Task: Reproduce the listing below from the line containing "What is the label" up to and including the line containing "run1 (later years)". Omit the pictures from your copy.

Material provided:
%%
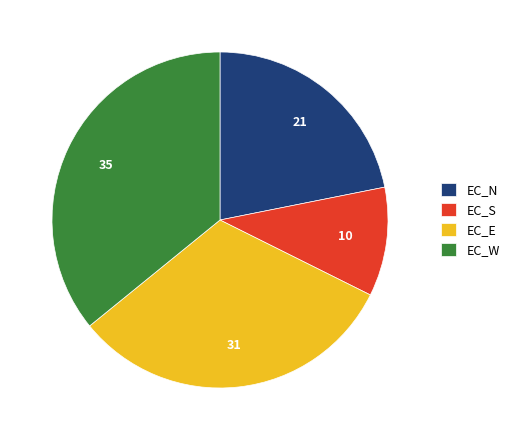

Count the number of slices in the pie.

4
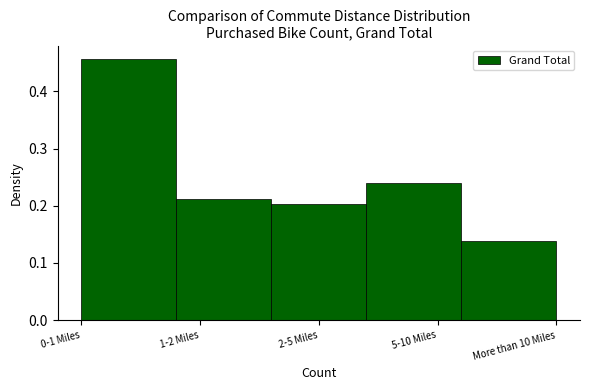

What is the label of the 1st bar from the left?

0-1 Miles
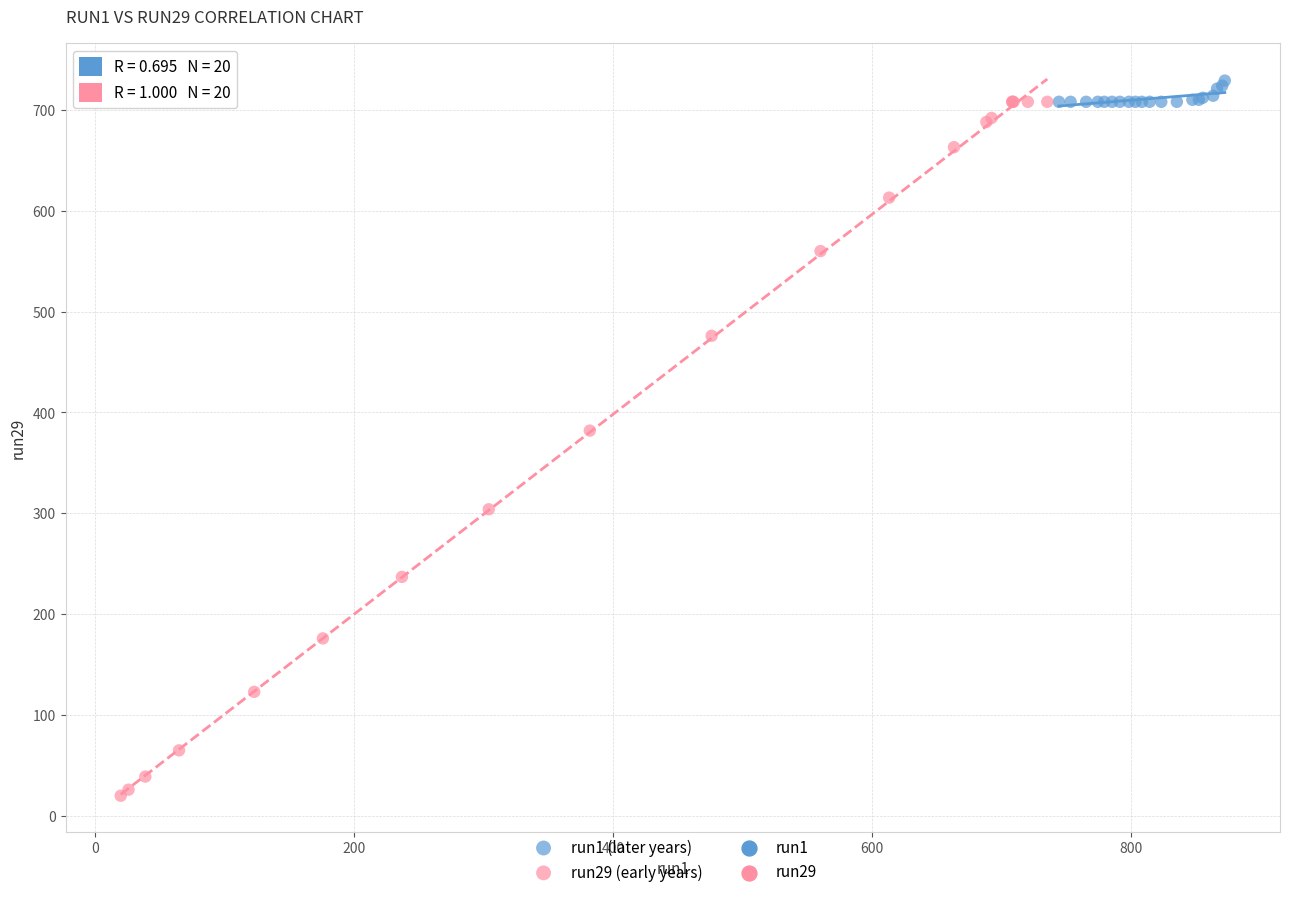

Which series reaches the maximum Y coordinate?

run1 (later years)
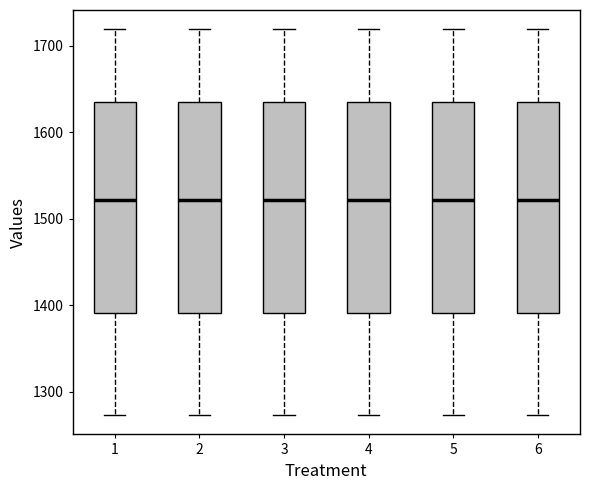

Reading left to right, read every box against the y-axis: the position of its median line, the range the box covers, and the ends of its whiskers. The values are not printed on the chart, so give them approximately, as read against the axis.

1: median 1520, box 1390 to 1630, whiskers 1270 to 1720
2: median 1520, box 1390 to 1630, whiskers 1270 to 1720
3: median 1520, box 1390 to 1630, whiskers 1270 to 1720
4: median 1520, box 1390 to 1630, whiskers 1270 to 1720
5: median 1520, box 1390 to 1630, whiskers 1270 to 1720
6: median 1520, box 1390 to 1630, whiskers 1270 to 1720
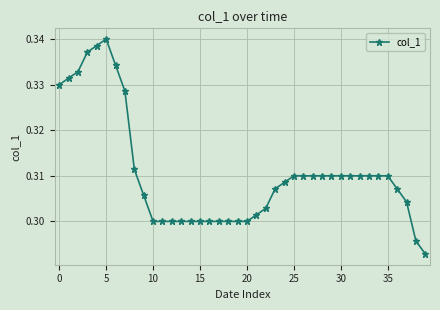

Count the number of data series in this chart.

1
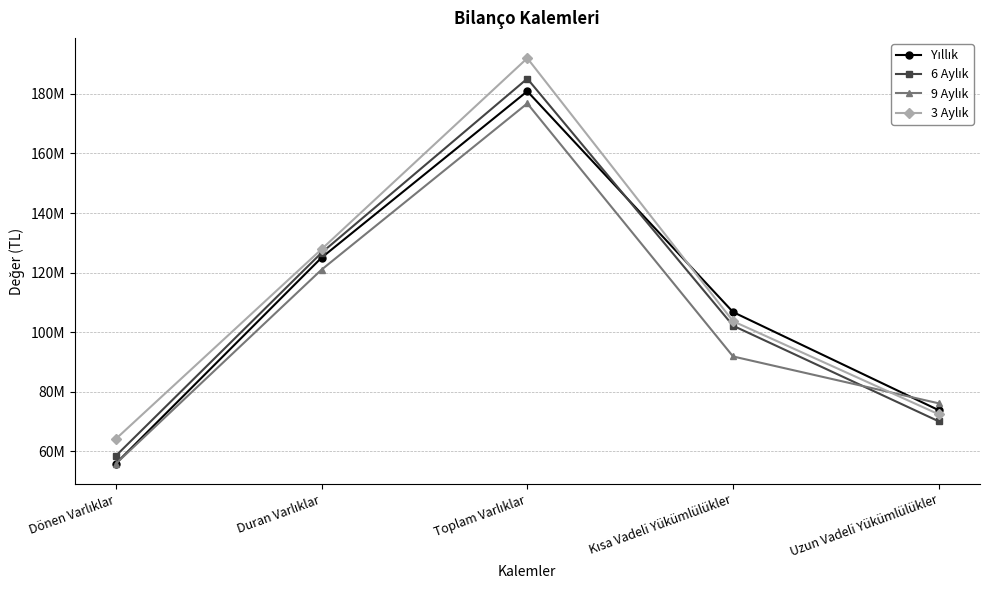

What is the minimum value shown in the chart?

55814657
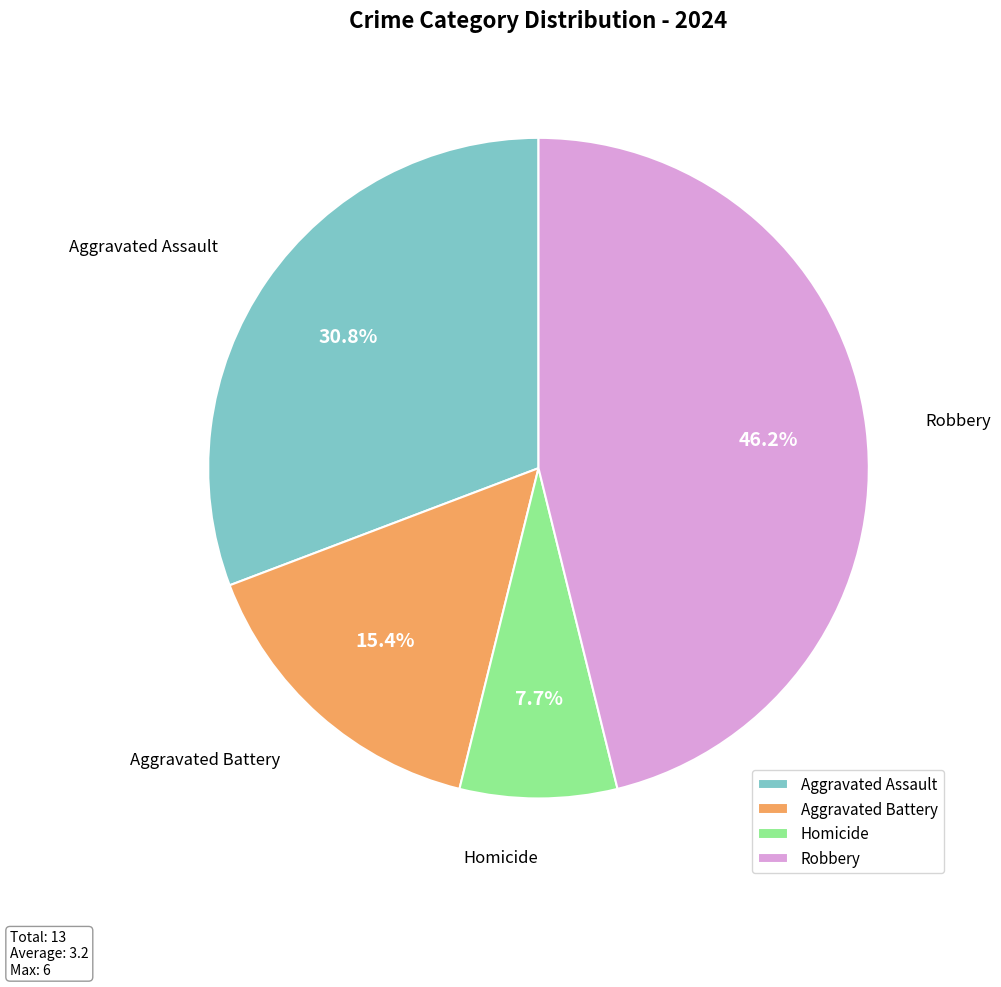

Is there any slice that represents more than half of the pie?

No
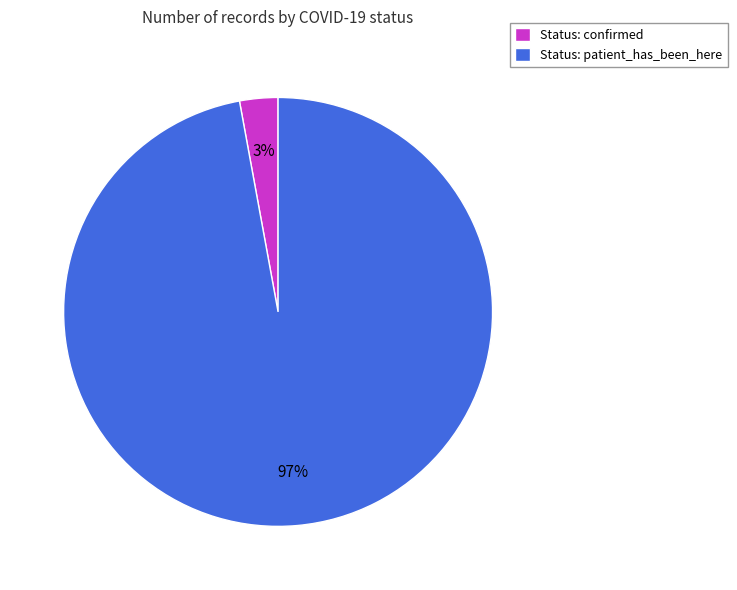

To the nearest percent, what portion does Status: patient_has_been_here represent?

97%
%%
Completed task:
What is the label of the 1st bar from the left?

0-1 Miles

Which series reaches the maximum Y coordinate?

run1 (later years)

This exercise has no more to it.